I've also started reading the Spanish version of “Do You Speak English,” free from the
iBooks store, which HTLAL Luke recommended in another thread. I have mixed feelings
about the book. On the one hand, it’s very interesting and goes into the author’s
thoughts and opinions regarding studying various languages, lots of which is very
interesting. On the other hand, the author seems rather arrogant, which doesn't make
him particularly likable. For instance, I didn't find at all funny his descriptions of
how he taunted a rather self-absorbed British girl in his Spanish class in Barcelona –
if anything, it just came across as petty and cruel. Interestingly, his descriptions
of his time in Germany and Italian resonated with me.
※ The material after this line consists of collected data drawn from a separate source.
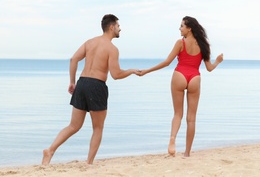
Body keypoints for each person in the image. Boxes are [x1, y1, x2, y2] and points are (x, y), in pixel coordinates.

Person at [42, 14, 141, 165]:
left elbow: (73, 59)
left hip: (82, 83)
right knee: (98, 128)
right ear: (111, 27)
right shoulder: (112, 49)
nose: (120, 29)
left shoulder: (89, 42)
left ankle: (50, 150)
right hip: (96, 86)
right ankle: (89, 163)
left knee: (74, 126)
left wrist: (72, 82)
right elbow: (116, 74)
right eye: (118, 26)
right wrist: (132, 71)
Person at [140, 16, 223, 157]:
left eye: (182, 26)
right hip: (195, 78)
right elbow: (209, 68)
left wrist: (147, 71)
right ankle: (187, 153)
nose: (180, 28)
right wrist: (218, 61)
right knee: (191, 119)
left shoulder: (180, 43)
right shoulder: (203, 45)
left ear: (189, 28)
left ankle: (172, 140)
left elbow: (167, 62)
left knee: (178, 114)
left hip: (180, 75)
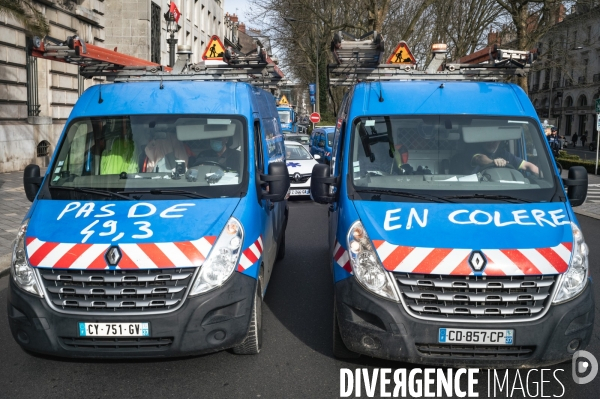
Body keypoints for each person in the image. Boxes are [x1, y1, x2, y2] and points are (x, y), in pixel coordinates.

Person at [469, 140, 539, 175]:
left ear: (500, 141)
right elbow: (479, 158)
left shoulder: (504, 154)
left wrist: (543, 175)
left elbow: (527, 165)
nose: (492, 143)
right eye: (489, 140)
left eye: (495, 140)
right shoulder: (474, 150)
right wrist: (493, 162)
Contrary to common stereotypes
about cold German personalities and warm Italians, I (like the author) experienced the
contrary in my travels: lots of extremely friendly, warm and sociable Germans and
plenty of loud, mean, insensitive and unscrupulous Italians. I haven’t completely out
the possibility of making another trip to Italy or learning Italian in the future, but
I have to say that the several days I spent in Italy haven’t given me the best of
impressions. From a leaner's perspective, I also have mixed feelings about the eBook.
It's the first book I've read in Spanish in years, but it's clearly a translation of an
English book, including some Anglicisms that have been literally translated as well as
a fair number of grammar mistakes, including incorrect genders, weird and grammatically
incorrect constructions, etc. I'm appreciating learning some new vocabulary, but I'd
warn an intermediate Spanish learner to approach the book with caution, since there are
enough errors to throw a person off.